3I have the same anxiety for my friend now in England as for myself, that is to be, or may be, two months hence.

4"A prison so constructed that the inspector can see each of the prisoners at all times without being seen by them."

CHAPTER V

Table of Contents

September 1806—December 1807

Alas! for some abiding-place of love,

O'er which my spirit, like the mother dove,

Might brood with warming wings!

S. T. C.

DREAMS AND SHADOWS

I had a confused shadow rather than an image in my recollection, like that from a thin cloud, as if the idea were descending, though still in some measureless height.

As when the taper's white cone of flame is seen double, till the eye moving brings them into one space and then they become one—so did the idea in my imagination coadunate with your present form soon after I first gazed upon you.

And in life's noisiest hour

There whispers still the ceaseless love of thee,

The heart's self-solace and soliloquy.

You mould my hopes, you fashion me within,

And to the leading love-throb in my heart

Through all my being, all my pulses beat.

You lie in all my many thoughts like light,

Like the fair light of dawn, or summer light,

On rippling stream, or cloud-reflecting lake—

And looking to the Heaven that beams above you,

How do I bless the lot that made me love you!
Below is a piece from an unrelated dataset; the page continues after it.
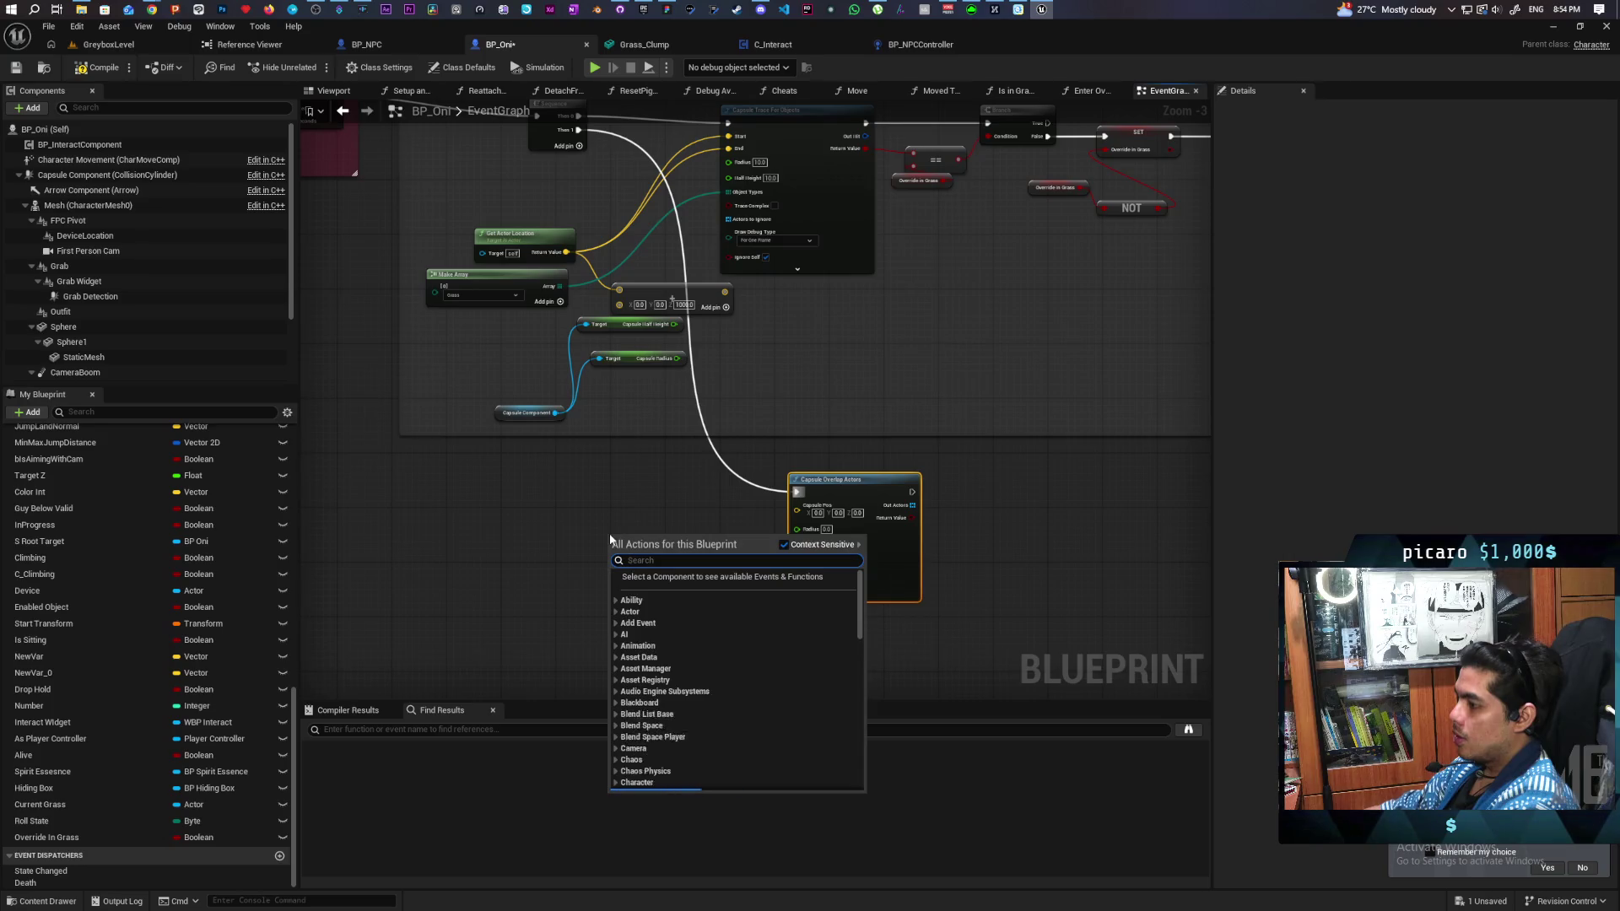
{"action": "type", "text": "multi sphe"}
KNOWLEDGE AND UNDERSTANDING

In all processes of the understanding the shortest way will be discovered the last and this, perhaps, while it constitutes the great advantage of having a teacher to put us on the shortest road at the first, yet sometimes occasions a difficulty in the comprehension, inasmuch as the longest way is more near to the existing state of the mind, nearer to what if left to myself, on starting the thought, I should have thought next. The shortest way gives me the knowledge best, but the longest makes me more knowing .

PARTISANS AND RENEGADES

When a party man talks as if he hated his country, saddens at her prosperous events, exults in her disasters and yet, all the while, is merely hating the opposite party, and would himself feel and talk as a patriot were he in a foreign land [ he is a party man]. The true monster is he (and such alas! there are in these monstrous days, "vollendeter Sündhaftigkeit"), who abuses his country when out of his country.

POPULACE AND PEOPLE

Oh the profanation of the sacred word the People ! Every brutal Burdett-led mob, assembled on some drunken St. Monday of faction, is the People forsooth, and each leprous ragamuffin, like a circle in geometry, is, at once, one and all, and calls its own brutal self, " us the People." And who are the friends of the People? Not those who would wish to elevate each of them, or, at least, the child who is to take his place in the flux of life and death, into something worthy of esteem and capable of freedom, but those who flatter and infuriate them, as they are . A contradiction in the very thought! For if, really, they are good and wise, virtuous and well-informed, how weak must be the motives of discontent to a truly moral being—but if the contrary, and the motives for discontent proportionably strong, how without guilt and absurdity appeal to them as judges and arbiters? He alone is entitled to a share in the government of all, who has learnt to govern himself. There is but one possible ground of a right of freedom—viz., to understand and revere its duties.